Both case studies replaced a SaaS purchase with an internal tool, and that is the strategic point. When a job is narrow and specific to your business, a small API-backed tool you own usually beats a generic product you rent. You get an exact fit, no per-seat or per-document fees, full control of the data, and the ability to change the logic the moment your process changes. This is not "build everything" - use great SaaS for commodity needs. It is "for the narrow, repetitive, business-specific data jobs, a fifty-line tool on a model API often wins".
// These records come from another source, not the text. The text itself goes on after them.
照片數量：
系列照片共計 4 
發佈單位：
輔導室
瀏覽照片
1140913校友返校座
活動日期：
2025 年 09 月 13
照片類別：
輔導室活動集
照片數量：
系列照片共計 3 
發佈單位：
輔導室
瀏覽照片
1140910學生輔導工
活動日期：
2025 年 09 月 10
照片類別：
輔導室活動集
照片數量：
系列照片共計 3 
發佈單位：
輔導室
- Build when the job is narrow, specific to your business, and high-volume enough that per-unit SaaS fees add up.
- Buy when the need is generic, the SaaS fit is good, and you would be reinventing a mature product.
- Own your data and schema. A tool you built bends to your process; a tool you rent makes your process bend to it.

## Typical mistakes

The common ones: putting the API key in client-side code where anyone can steal it (it belongs in a server env var, always); asking for prose and then trying to parse it with fragile string matching instead of demanding schema-validated JSON; skipping validation and inserting a malformed record into your database; using an expensive flagship model for simple high-volume extraction when a cheap fast model is plenty; and buying SaaS for a job a fifty-line internal tool would do better and cheaper.

## Business ROI

This is the lesson where AI stops being a chat toy and starts replacing line items on your invoice and hours on your calendar. An image-to-record tool can eliminate a part-time data-entry role, and because you own it the marginal cost per document is fractions of a cent of model usage, not a SaaS subscription. The founder tools above each took an afternoon to build and saved recurring hours every week. For a small business, the ability to build the exact tool you need on demand is a structural advantage competitors who only buy SaaS cannot match.

## Checklist

You are ready to move on when each of these is true, because the next lessons build funnels and feedback loops on top of tools like these.
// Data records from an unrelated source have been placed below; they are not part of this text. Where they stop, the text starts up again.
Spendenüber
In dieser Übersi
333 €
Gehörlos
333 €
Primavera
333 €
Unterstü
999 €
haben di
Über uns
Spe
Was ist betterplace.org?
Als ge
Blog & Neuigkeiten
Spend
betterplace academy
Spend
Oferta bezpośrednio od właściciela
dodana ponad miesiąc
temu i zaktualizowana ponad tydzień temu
- Make a minimal API call to Gemini or Claude with the key safely in an env var.
- Force structured JSON output and validate it with a schema before use.
- Turn a photo into a structured database record with a vision model.
- Decide, for a real job, whether to build an internal tool or buy SaaS.

## Resources

Grab free Gemini credits from Google AI Studio to prototype vision tools at no cost, and keep the Anthropic and Google AI docs handy because model names and the structured-output API surface change. Zod from your existing stack is your validation layer. The /builds case studies for the invoice automation and Swiss trading cards tools go deeper on each if you want the full story.

## Your task

Pick one repetitive data-entry task in your work that starts with an image or document. Build a tiny tool: take the image, send it to Gemini with a Zod schema, validate the JSON, and log the record. You do not need a UI - a script that prints the structured record is proof. Note how long it took versus what the manual task costs you each week.

## Next lesson

Tools and automations need people to find them. The next lesson covers the marketing plumbing: lead magnets, capture forms, funnels and the double opt-in email rules you must follow in the EU and Switzerland.

## Transcript

This lesson is a written, text-first guide. You do not have to wait for someone to build the tool you need. With model APIs you build your own, often in an afternoon. This lesson shows how to call Gemini and Claude directly, get structured JSON back, and use vision to turn a photo into a database record - illustrated by two real founder tools: invoice assignment and a Swiss trading-cards cataloguer. You will build custom ai tools on top of model apis, including image-to-structured-data workflows, instead of buying saas. Work through the sections in order, try the task at the end in a real project, and move on once it works for you. There is no video required - everything you need is in the written steps above.